WHAT THE EXERCISE ASKS
Reproduce verbatim the lines of the items, starting with the line that contains "それではDICについて紹介していきます。" and ending with the final line of the items. Omit the pictures from your answer.

━━━ MATERIAL TO PROCESS ━━━

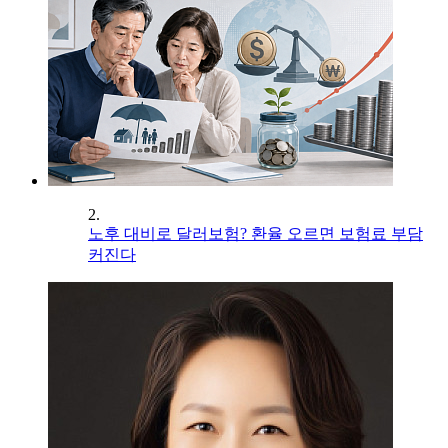
2.
노후 대비로 달러보험? 환율 오르면 보험료 부담
커진다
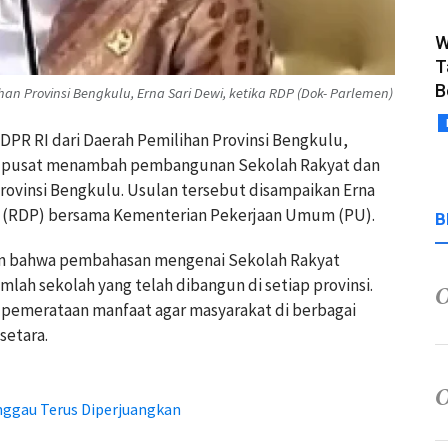
W
T
B
han Provinsi Bengkulu, Erna Sari Dewi, ketika RDP (Dok- Parlemen)
 DPR RI dari Daerah Pemilihan Provinsi Bengkulu,
h pusat menambah pembangunan Sekolah Rakyat dan
ovinsi Bengkulu. Usulan tersebut disampaikan Erna
t (RDP) bersama Kementerian Pekerjaan Umum (PU).
B
an bahwa pembahasan mengenai Sekolah Rakyat
mlah sekolah yang telah dibangun di setiap provinsi.
 pemerataan manfaat agar masyarakat di berbagai
setara.
ggau Terus Diperjuangkan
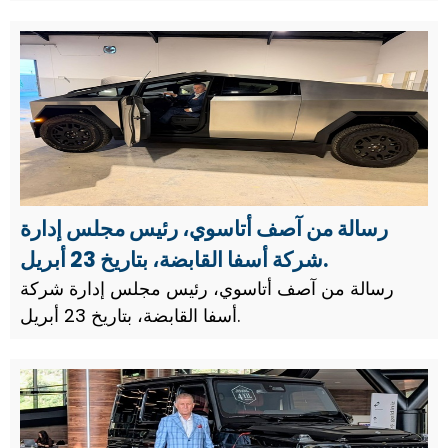
من مايو.
رسالة من آصف أتاسوي، رئيس مجلس إدارة
شركة أسفا القابضة، بتاريخ 23 أبريل.
رسالة من آصف أتاسوي، رئيس مجلس إدارة شركة
أسفا القابضة، بتاريخ 23 أبريل.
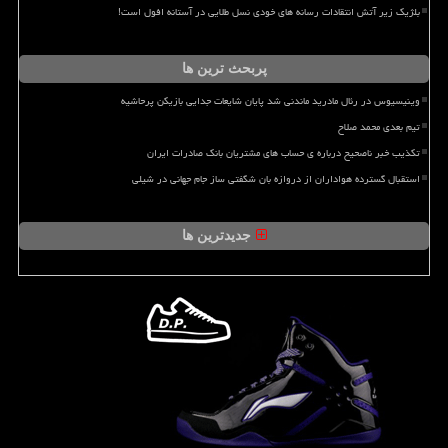
بلژیک زیر آتش انتقادات رسانه های خودی نسل طلایی در آستانه افول است!
پربحث ترین ها
وینیسیوس در رئال مادرید ماندنی شد پایان شایعات جدایی بازیکن پرحاشیه
تیم بعدی محمد صلاح
تکذیب خبر ناصحیح درباره ی حساب های مشتریان بانک صادرات ایران
استقبال گسترده هواداران از دروازه بان شگفتی ساز جام جهانی در شیلی
جدیدترین ها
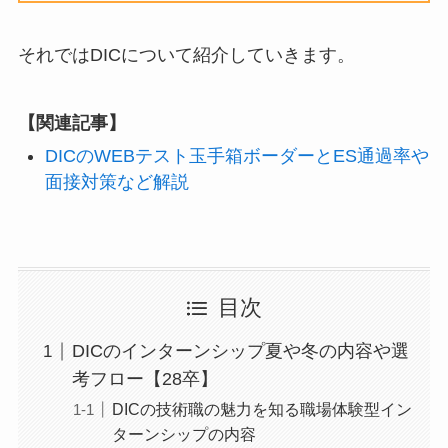
それではDICについて紹介していきます。
【関連記事】
DICのWEBテスト玉手箱ボーダーとES通過率や
面接対策など解説
目次
DICのインターンシップ夏や冬の内容や選
考フロー【28卒】
DICの技術職の魅力を知る職場体験型イン
ターンシップの内容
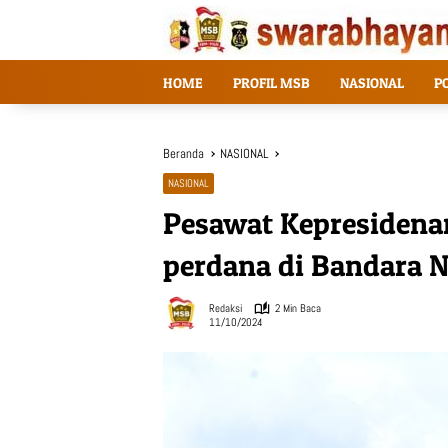
Langsung
ke
konten
HOME
PROFIL MSB
NASIONAL
P
Beranda
NASIONAL
NASIONAL
Pesawat Kepresidena
perdana di Bandara 
Redaksi
2 Min Baca
11/10/2024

━━━

RESPONSE AREA
それではDICについて紹介していきます。
【関連記事】
DICのWEBテスト玉手箱ボーダーとES通過率や
面接対策など解説
目次
DICのインターンシップ夏や冬の内容や選
考フロー【28卒】
DICの技術職の魅力を知る職場体験型イン
ターンシップの内容
Langsung
ke
konten
HOME
PROFIL MSB
NASIONAL
P
Beranda
NASIONAL
NASIONAL
Pesawat Kepresidena
perdana di Bandara 
Redaksi
2 Min Baca
11/10/2024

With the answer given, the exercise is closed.